Abstract:
Background. The widely used methods of diagnosis of Toxoplasma gondii are serological. Current reports indicate a high seroprevalence of T.
gondii in humans in Kenya. There is a need for more sensitive diagnostic tests, especially when the specific antibody titres are below detectable
threshold levels. Use of the polymerase chain reaction (PCR) targeting the repetitive 529 base pair loci has been reported to be sensitive and specific.
Objective. To detect T. gondii in a high-risk group of public health workers in Thika District, Kenya.
Methods. In total, 87 human blood samples were collected from male slaughterhouse workers between 1 March 2013 and 25 June 2013. The
DNA extracted was amplified by the nested PCR.

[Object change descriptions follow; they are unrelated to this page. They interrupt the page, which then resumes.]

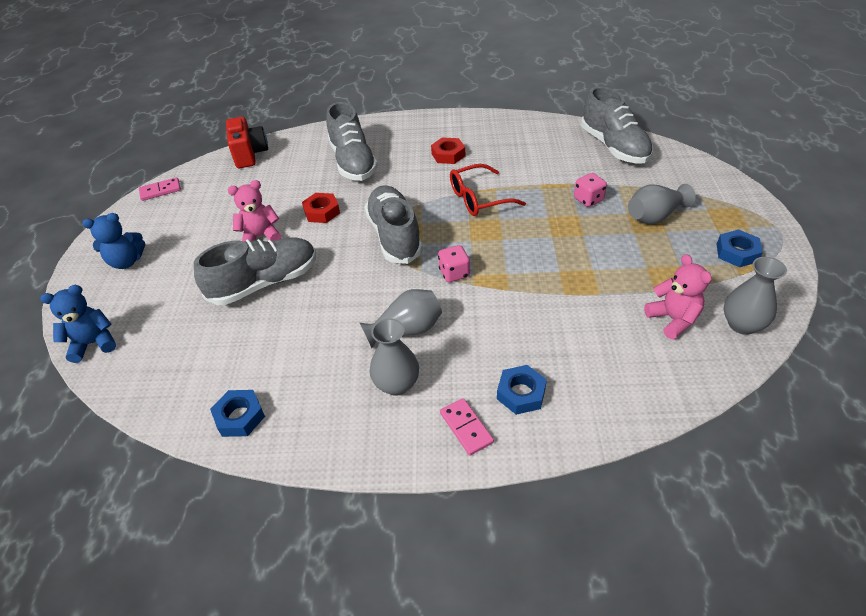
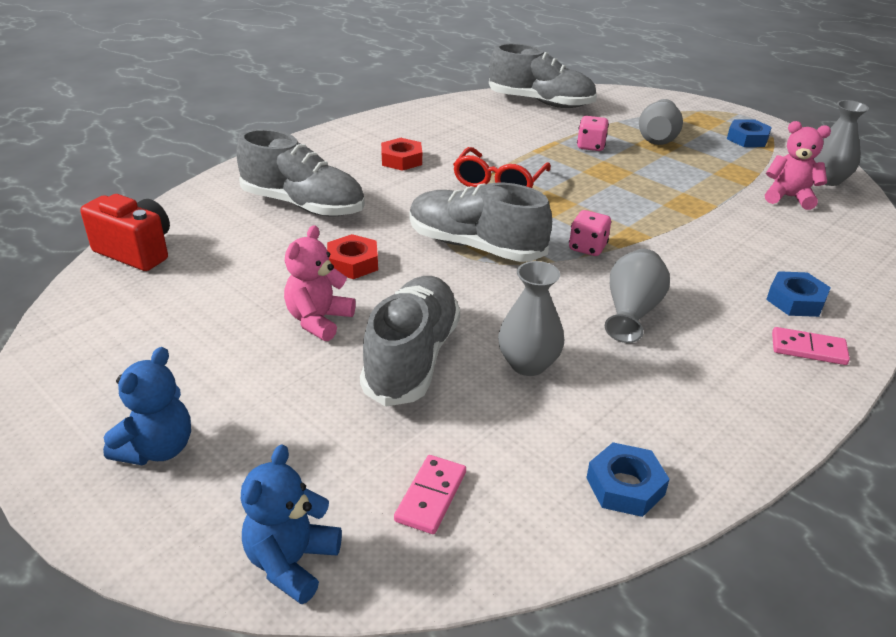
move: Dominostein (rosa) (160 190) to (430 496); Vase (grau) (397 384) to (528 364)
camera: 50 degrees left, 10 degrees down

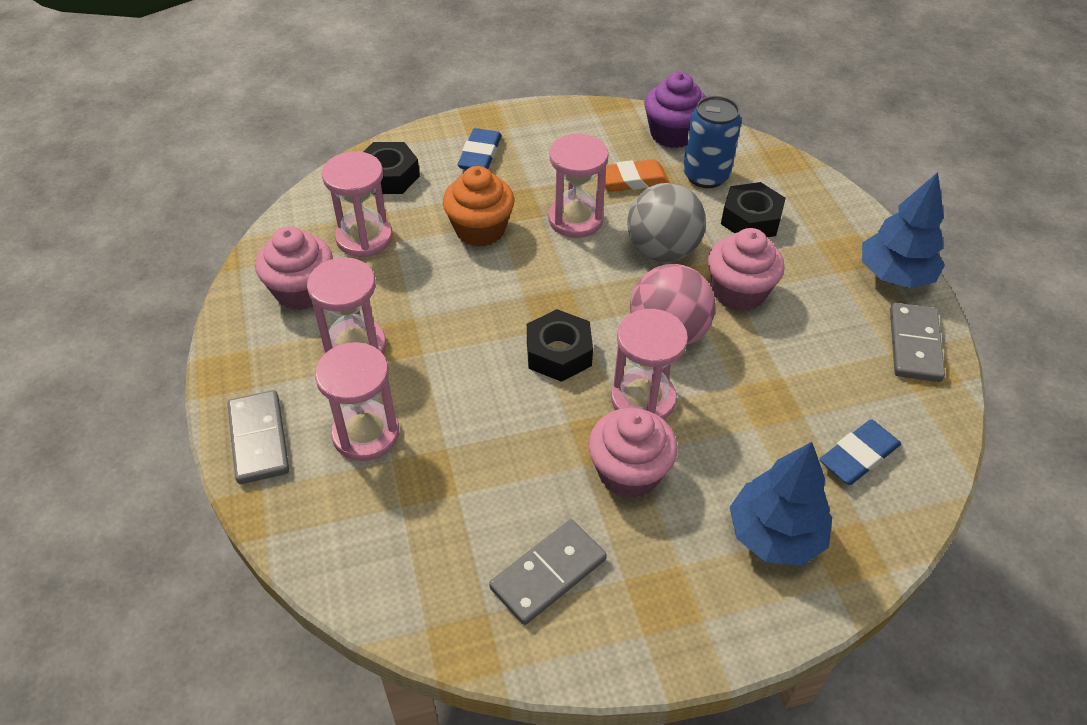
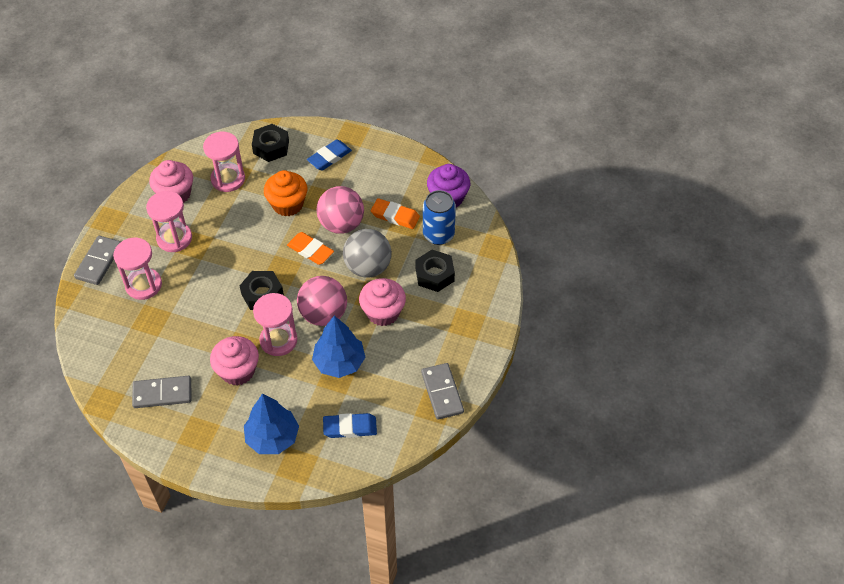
insert: Radiergummi (orange) (310 250)
move: Baum (blau) (894 275) to (339 362)
replace: Sanduhr (rosa) (575 219) to Ball (rosa) (341 224)
rotate: Dominostein (grau) (914 345) = (442 392) 60 degrees counterclockwise
camera: 35 degrees right, 5 degrees up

Results. T. gondii was detected in 39.1% (34/87) of the workers. In the cow-sheep-goat slaughterhouses the prevalence ranged between 20%
and 60%, while all the chicken slaughterhouse workers (6/6, 100%) tested positive. The difference in T. gondii positivity between the workers
in the chicken slaughterhouse and those in the cattle-sheep-goat slaughterhouses was statistically significant (p=0.003).
Conclusion. This study shows the presence of T. gondii in an asymptomatic high-risk group in Thika District, indicating the need for
enhancement of public health awareness.